**Task item**
Return every line of the dataset entries below verbatim, leaving out the pictures.

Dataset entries
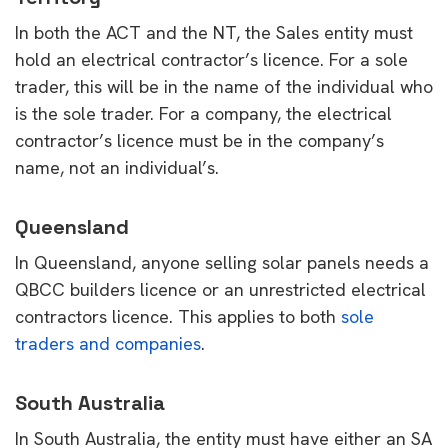
In both the ACT and the NT, the Sales entity must
hold an electrical contractor’s licence. For a sole
trader, this will be in the name of the individual who
is the sole trader. For a company, the electrical
contractor’s licence must be in the company’s
name, not an individual’s.
Queensland
In Queensland, anyone selling solar panels needs a
QBCC builders licence or an unrestricted electrical
contractors licence. This applies to both
sole
traders and companies
.
South Australia
In South Australia, the entity must have either an SA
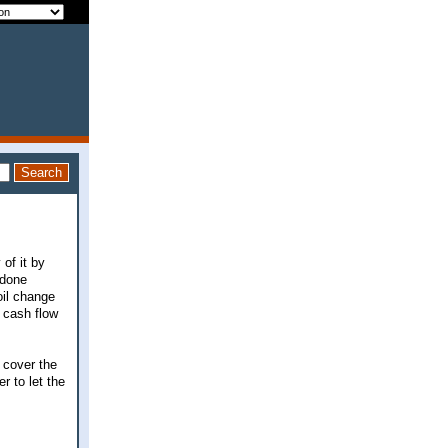
of it by
 done
oil change
 cash flow
 cover the
r to let the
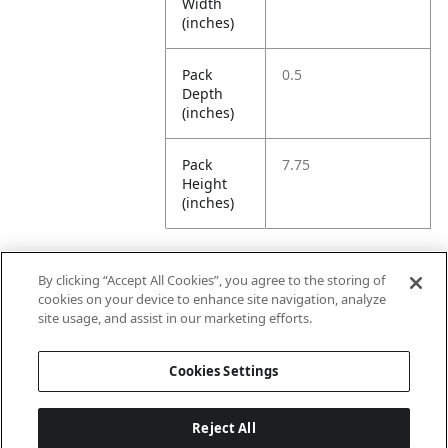
Width
(inches)
Pack
0.5
Depth
(inches)
Pack
7.75
Height
(inches)
By clicking “Accept All Cookies”, you agree to the storing of
Further Information
cookies on your device to enhance site navigation, analyze
site usage, and assist in our marketing efforts.
Ensemble
Non-Ensemble
Cookies Settings
Name
Items
Reject All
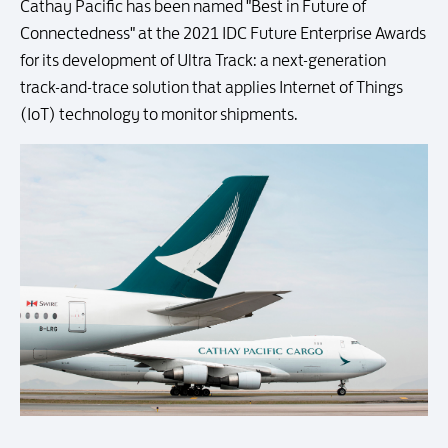
Cathay Pacific has been named "Best in Future of
Connectedness" at the 2021 IDC Future Enterprise Awards
for its development of Ultra Track: a next-generation
track-and-trace solution that applies Internet of Things
(IoT) technology to monitor shipments.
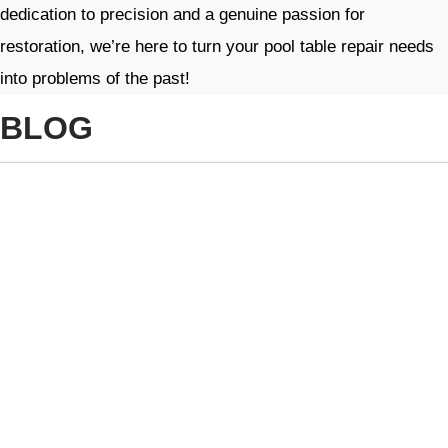
dedication to precision and a genuine passion for
restoration, we’re here to turn your pool table repair needs
into problems of the past!
BLOG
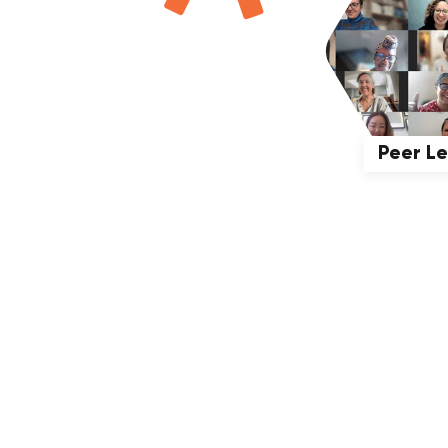
Peer L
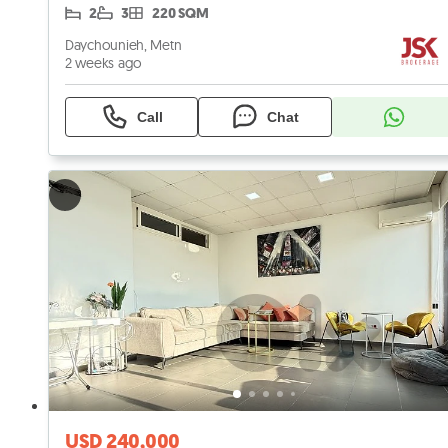
2
3
220 SQM
Daychounieh, Metn
2 weeks ago
Call
Chat
USD 240,000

**The answer**
In both the ACT and the NT, the Sales entity must
hold an electrical contractor’s licence. For a sole
trader, this will be in the name of the individual who
is the sole trader. For a company, the electrical
contractor’s licence must be in the company’s
name, not an individual’s.
Queensland
In Queensland, anyone selling solar panels needs a
QBCC builders licence or an unrestricted electrical
contractors licence. This applies to both
sole
traders and companies
.
South Australia
In South Australia, the entity must have either an SA
of it by
 done
oil change
 cash flow
 cover the
r to let the
Width
(inches)
Pack
0.5
Depth
(inches)
Pack
7.75
Height
(inches)
By clicking “Accept All Cookies”, you agree to the storing of
Further Information
cookies on your device to enhance site navigation, analyze
site usage, and assist in our marketing efforts.
Ensemble
Non-Ensemble
Cookies Settings
Name
Items
Reject All
Cathay Pacific has been named "Best in Future of
Connectedness" at the 2021 IDC Future Enterprise Awards
for its development of Ultra Track: a next-generation
track-and-trace solution that applies Internet of Things
(IoT) technology to monitor shipments.
dedication to precision and a genuine passion for
restoration, we’re here to turn your pool table repair needs
into problems of the past!
BLOG
Peer L
2
3
220 SQM
Daychounieh, Metn
2 weeks ago
Call
Chat
USD 240,000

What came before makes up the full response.